# EXTRACTED RECORDS
<<<<

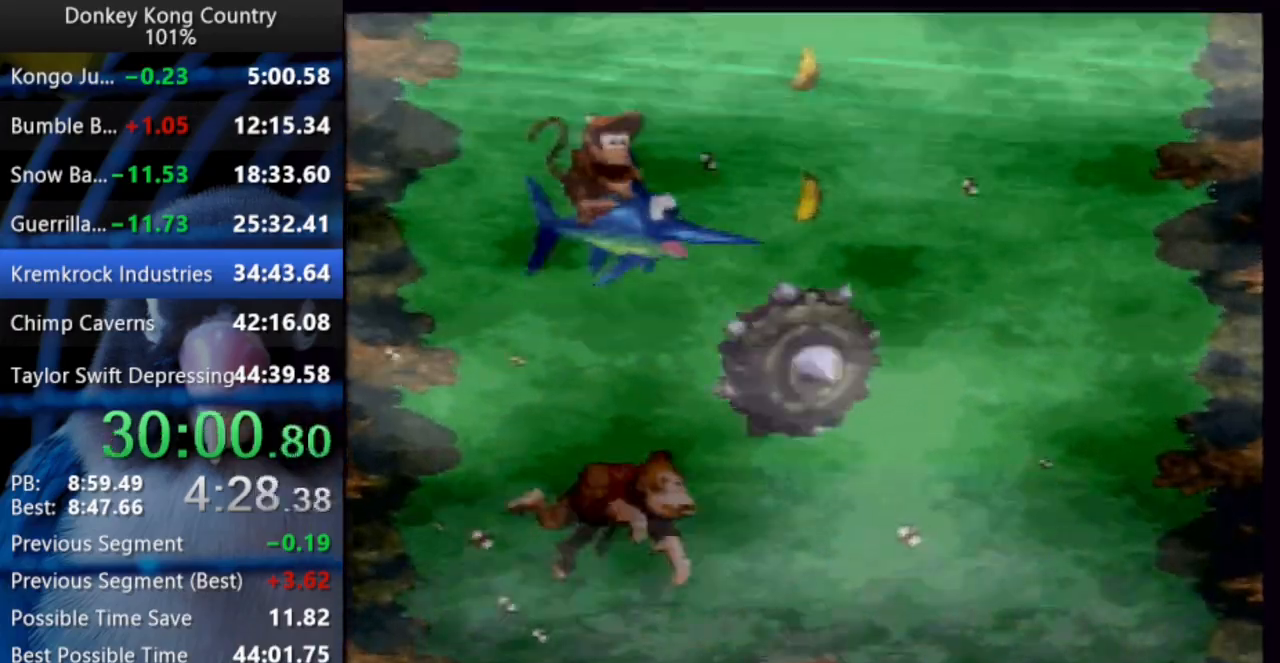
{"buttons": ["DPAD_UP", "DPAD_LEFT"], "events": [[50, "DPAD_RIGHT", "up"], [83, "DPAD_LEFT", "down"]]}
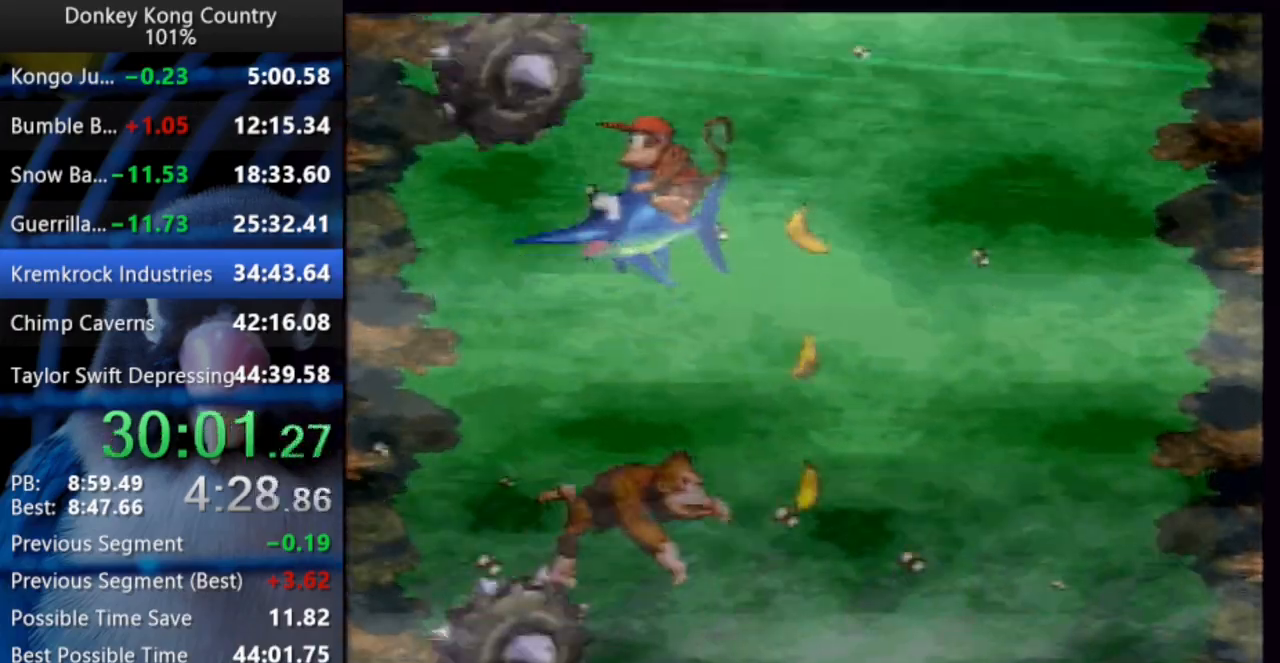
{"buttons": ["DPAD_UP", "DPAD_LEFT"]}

>>>>
<<<<

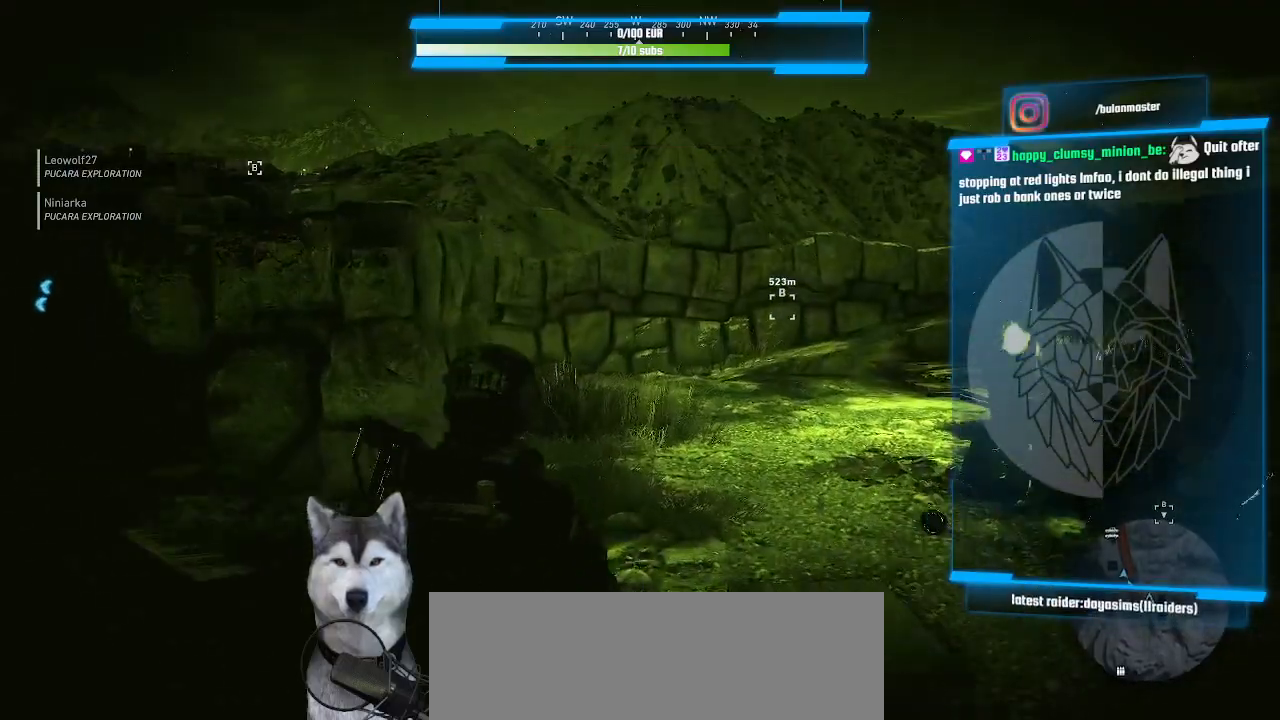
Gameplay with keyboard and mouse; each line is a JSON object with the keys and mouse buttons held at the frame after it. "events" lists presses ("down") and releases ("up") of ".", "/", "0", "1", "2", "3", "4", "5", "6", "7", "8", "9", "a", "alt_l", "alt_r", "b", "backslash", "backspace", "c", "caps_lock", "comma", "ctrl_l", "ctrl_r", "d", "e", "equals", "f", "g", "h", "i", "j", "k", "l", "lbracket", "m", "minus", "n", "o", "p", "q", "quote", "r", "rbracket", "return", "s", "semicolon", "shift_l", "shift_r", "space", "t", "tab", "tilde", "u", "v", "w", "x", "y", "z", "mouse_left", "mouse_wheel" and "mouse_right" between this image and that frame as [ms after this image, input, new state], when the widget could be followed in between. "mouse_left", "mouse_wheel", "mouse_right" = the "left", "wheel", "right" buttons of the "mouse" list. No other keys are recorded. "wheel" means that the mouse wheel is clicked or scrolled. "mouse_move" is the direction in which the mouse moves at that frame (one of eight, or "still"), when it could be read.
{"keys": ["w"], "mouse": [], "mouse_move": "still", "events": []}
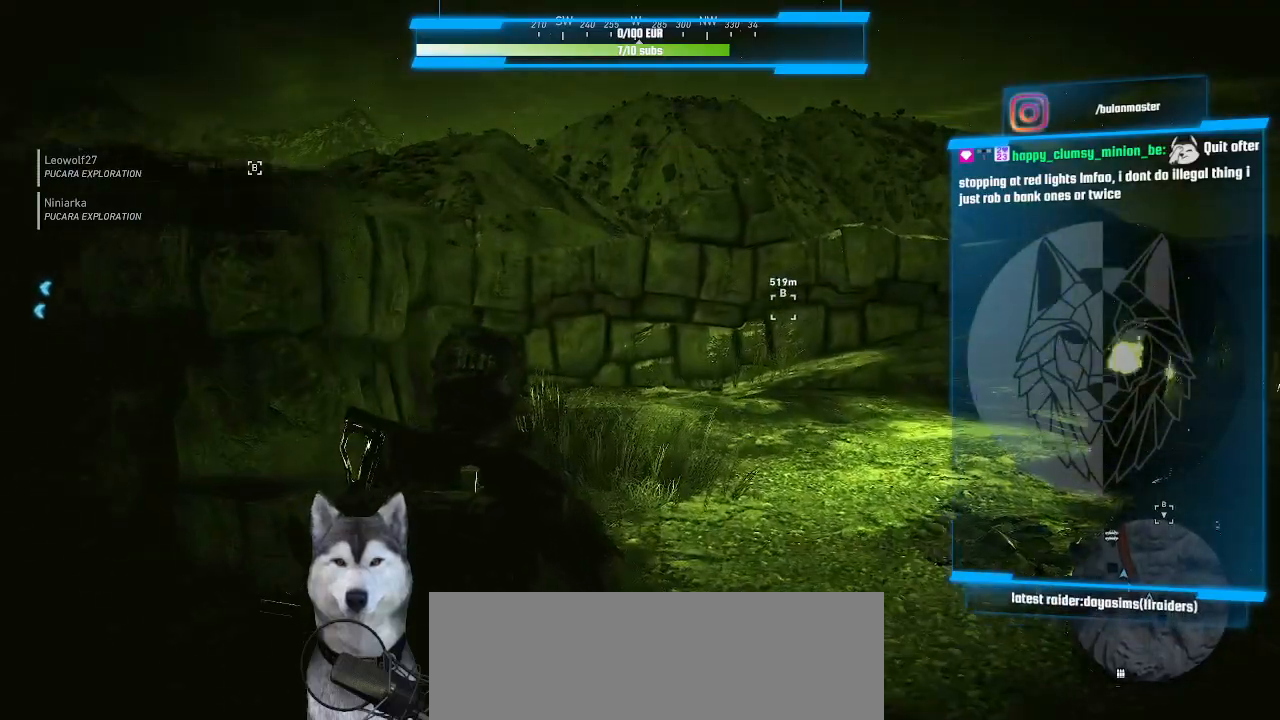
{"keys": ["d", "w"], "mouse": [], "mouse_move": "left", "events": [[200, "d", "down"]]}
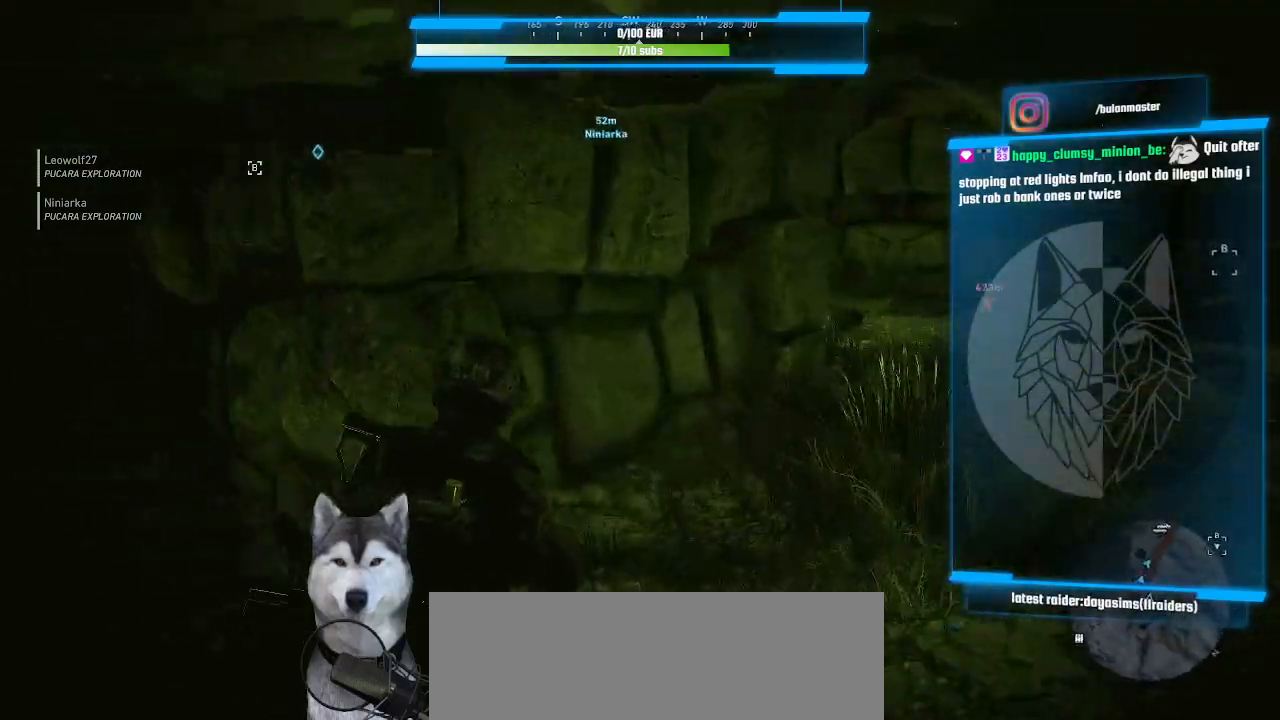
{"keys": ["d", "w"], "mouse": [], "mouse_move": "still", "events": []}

>>>>

Take each line of the material above that holds the string "keys" and copy it.

Gameplay with keyboard and mouse; each line is a JSON object with the keys and mouse buttons held at the frame after it. "events" lists presses ("down") and releases ("up") of ".", "/", "0", "1", "2", "3", "4", "5", "6", "7", "8", "9", "a", "alt_l", "alt_r", "b", "backslash", "backspace", "c", "caps_lock", "comma", "ctrl_l", "ctrl_r", "d", "e", "equals", "f", "g", "h", "i", "j", "k", "l", "lbracket", "m", "minus", "n", "o", "p", "q", "quote", "r", "rbracket", "return", "s", "semicolon", "shift_l", "shift_r", "space", "t", "tab", "tilde", "u", "v", "w", "x", "y", "z", "mouse_left", "mouse_wheel" and "mouse_right" between this image and that frame as [ms after this image, input, new state], when the widget could be followed in between. "mouse_left", "mouse_wheel", "mouse_right" = the "left", "wheel", "right" buttons of the "mouse" list. No other keys are recorded. "wheel" means that the mouse wheel is clicked or scrolled. "mouse_move" is the direction in which the mouse moves at that frame (one of eight, or "still"), when it could be read.
{"keys": ["w"], "mouse": [], "mouse_move": "still", "events": []}
{"keys": ["d", "w"], "mouse": [], "mouse_move": "left", "events": [[200, "d", "down"]]}
{"keys": ["d", "w"], "mouse": [], "mouse_move": "still", "events": []}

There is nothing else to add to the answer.